*WORK TO COMPLETE*.
Report only how many lines of the entries below contain the string "here".
Content starts
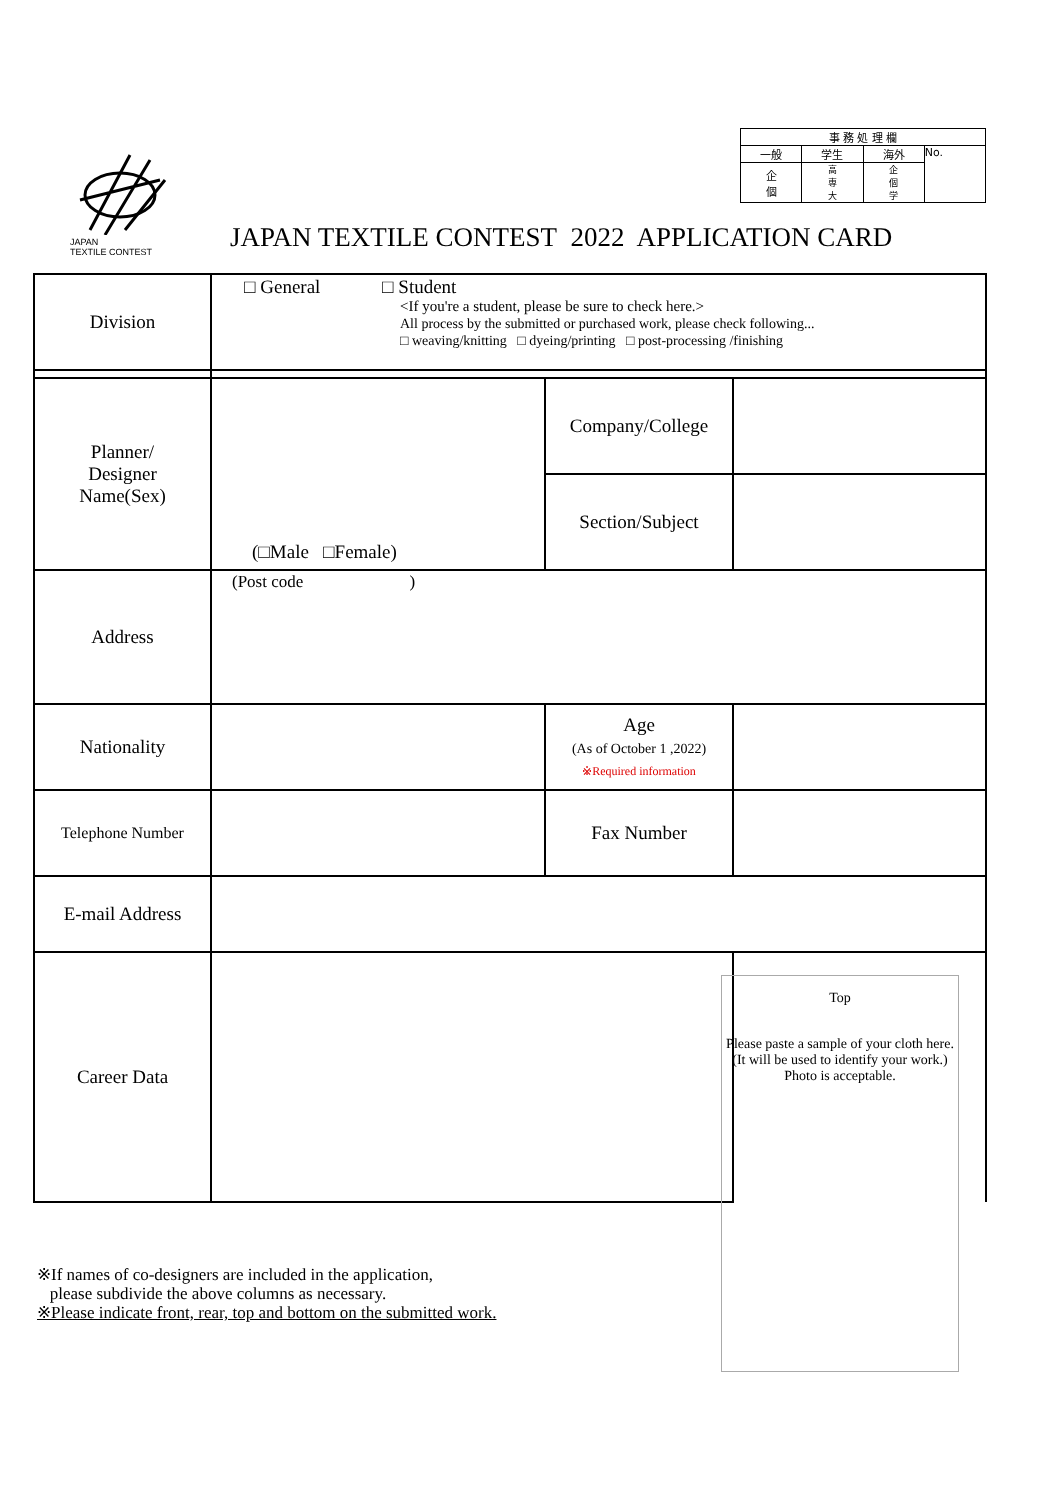| 事 務 処 理 欄 | | | |
| 一般 | 学生 | 海外 | No. |
| 企 個 | 高 専 大 | 企 個 学 | |
JAPAN
TEXTILE CONTEST
JAPAN TEXTILE CONTEST 2022 APPLICATION CARD
| Division | □ General □ Student <If you're a student, please be sure to check here.> All process by the submitted or purchased work, please check following... □ weaving/knitting □ dyeing/printing □ post-processing /finishing | | |
| Planner/ Designer Name(Sex) | (□Male □Female) | Company/College | |
| | | Section/Subject | |
| Address | (Post code ) | | |
| Nationality | | Age (As of October 1 ,2022) ※Required information | |
| Telephone Number | | Fax Number | |
| E-mail Address | | | |
| Career Data | | | |
Top
Please paste a sample of your cloth here.
(It will be used to identify your work.)
Photo is acceptable.
※If names of co-designers are included in the application,
please subdivide the above columns as necessary.
※Please indicate front, rear, top and bottom on the submitted work.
Content ends
*COMPLETED EXERCISE*.
2